A Montgomery County grand jury is investigating whether top county police officers, including Chief Bernard D. Crooke, allowed high-stakes gambling to occur at the Progress Club in Rockville in exchange for large contributions by club members to two police-related charities, government sources said yesterday.

Sources said the investigation has focused in part on a county police officer's solicitation of a contribution from the Progress Club to the county Boys Club in Rockville. The officer requested the contribution over the telephone at Crooke's direction, sources said.

Crooke, who has built a reputation for honesty in his 27 years as a police officer, yesterday denied any wrongdoing. "In no way shape or form have I or this department benefited" from the donations, Crooke said in an interview. "I've got a clear conscience."

The grand jury earlier this month subpoenaed and received all county police files relating to the Progress Club, which was raided by Rockville City police on June 6. Twenty-one persons, many of them elderly, affluent businessmen, were arrested on illegal gaming charges and $27,700 was seized in the nighttime raid.

In the days after the raid, several law enforcement officials, including State's Attorney Andrew Sonner, speculated that the club's donations to police charities may have been a factor in the county police's failure to break up the gambling operation.

According to confidential court records and sources, six ranking officers in the county police department, including Crooke's deputy, Lt. Col. Donald E. Brooks, and Lt.

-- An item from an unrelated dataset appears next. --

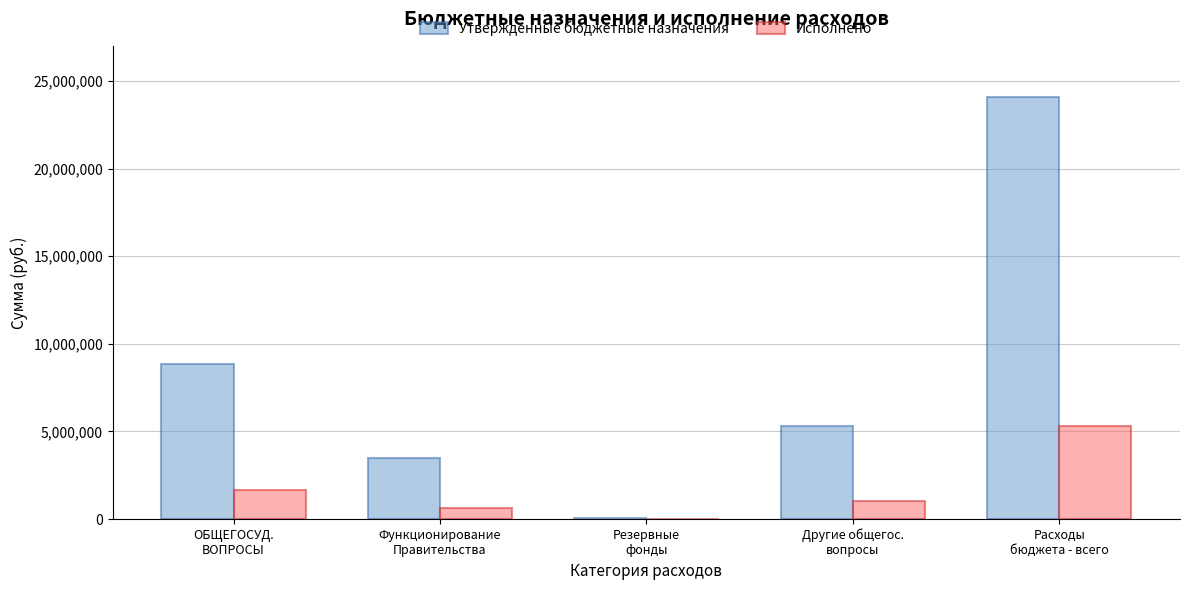

Does the chart contain stacked bars?

No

James Taylor, head of the department's vice and intelligence unit, have testified before the grand jury. Two other lieutenants and two sergeants also testified.

Crooke has not been called to appear but indicated he would do so if asked.

His boss, county executive Charles W. Gilchrist, said yesterday that "the police department . . . is giving every possible cooperation to the state's attorney and the grand jury. I have every confidence in the competence and honesty of the police department."

Sonner yesterday declined comment on evidence his office has presented to the grand jury so far.

However, sources familiar with the case said it probably will turn on two donations totalling about $6,000 that the Progress Club made to the two charitable organizations.

Sources said Crooke was briefed about gambling at the Progress Club when he became chief in May 1979. Crooke yesterday confirmed that briefing, and said that since then his officers have tried without success to build a case against the club.

In either 1982 or 1983, according to police officials, Crooke forwarded a $1,000 check from the club to Heroes Inc. a Washington-based organization that aids the surviving relatives of law enforcement officers and firefighters killed in the line of duty.

Crooke also helped arrange the contribution to the local Boys Club, which was trying to raise $50,000 to repair its roof.

Crooke, who was a cochairman of the Boys Club fundraising drive and a member of its board, asked one officer to contact the Progress Club about donating to the drive, sources said.

The club agreed, eventually donating between $4,000 and $5,000 to the Boys Club.

Yesterday, Crooke insisted that in neither case was there any wrongdoing.

"If I'm the funnel to a legitmate organization . . . I don't care who a contribution is from," Crooke said. "If a check came in here today from the Progress Club, I'd forward it to Heroes Inc."